Complex Brain Networks in Health, Development and Disease

We are all familiar with complex networks: How does a computer virus spread around the internet? How does a contagious disease get passed around a popluation? How does a rumour spread through a workforce? It has been found that common patterns of connectivity tend to arise in lots of different types of network. Computer scientists, physicists and mathematicians have developed techniques to analyse, categorise and explain these patterns. Very recent brain scanning technology allows us to look at networks within the living human brain: Which parts of the brain are connected to which other parts? This project will apply the tools of network analysis to this new experimental data. It will allow us to address fundamental questions such as: How is the human brain wired up?, and What makes the human brain different from that of other primates? Also, by comparing brain scans from healthy and diseased patients, we can look at issues such as: What goes wrong with the wiring in patients with Alzheimer s disease or Multiple Sclerosis or schizophrenia?, and What type of medical intervntion is likely to be useful?

The project team
involves neuroscientists, computer scientists and mathematicians and has access
to cutting edge brain scan data from the
Centre for Functional Magnetic Imaging of the Brain at the
University of Oxford
and John Radcliffe Hospital.

Modern non-invasive experimental neuroscience techniques can now make avialable data that begins to describe the intricate multi-scale connectivity patterns in the human brain.

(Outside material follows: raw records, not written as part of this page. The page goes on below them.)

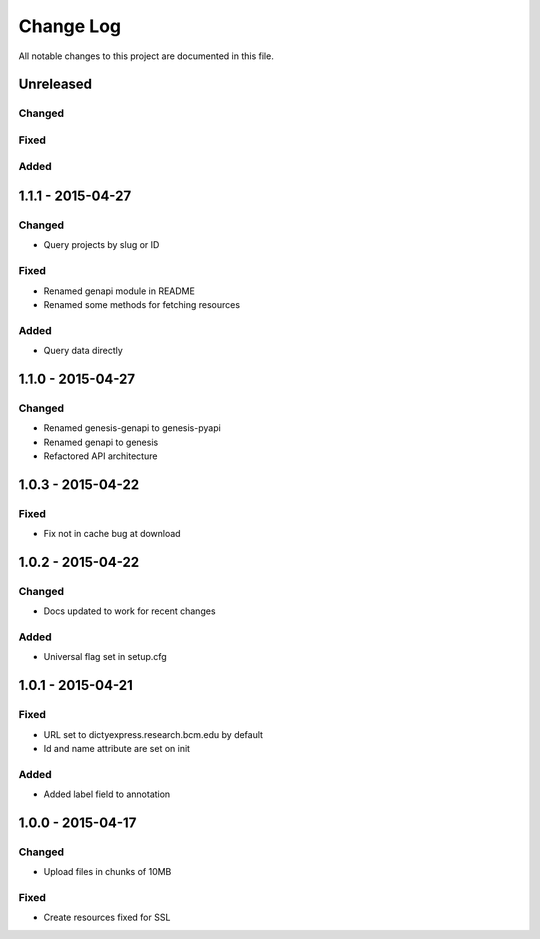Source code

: ##########
Change Log
##########

All notable changes to this project are documented in this file.


==========
Unreleased
==========

Changed
-------

Fixed
-----

Added
-----


==================
1.1.1 - 2015-04-27
==================

Changed
-------

* Query projects by slug or ID

Fixed
-----

* Renamed genapi module in README
* Renamed some methods for fetching resources

Added
-----

* Query data directly


==================
1.1.0 - 2015-04-27
==================

Changed
-------

* Renamed genesis-genapi to genesis-pyapi
* Renamed genapi to genesis
* Refactored API architecture


==================
1.0.3 - 2015-04-22
==================

Fixed
-----

* Fix not in cache bug at download


==================
1.0.2 - 2015-04-22
==================

Changed
-------

* Docs updated to work for recent changes

Added
-----

* Universal flag set in setup.cfg


==================
1.0.1 - 2015-04-21
==================

Fixed
-----

* URL set to dictyexpress.research.bcm.edu by default
* Id and name attribute are set on init

Added
-----

* Added label field to annotation


==================
1.0.0 - 2015-04-17
==================

Changed
-------

* Upload files in chunks of 10MB

Fixed
-----

* Create resources fixed for SSL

This proposal will apply tools of complex network analysis that have emerged in computer science, physics and mathematics to this new data source. This will allow us to characterise and measure global properties, explain network evolution, find and interpret network motifs and predict global behaviour from individual components. Results will contribute both to basic biological and medical science and to the study of brain development, ageing evolution and disorders. This interdiscliplinary project will extend an existing successful collaboration between neuroscientists, computational scientists and mathematicians. Access to cutting edge, whole-brain diffusion data from the FMRIB centre at Oxford adds enormous value to this paoposal.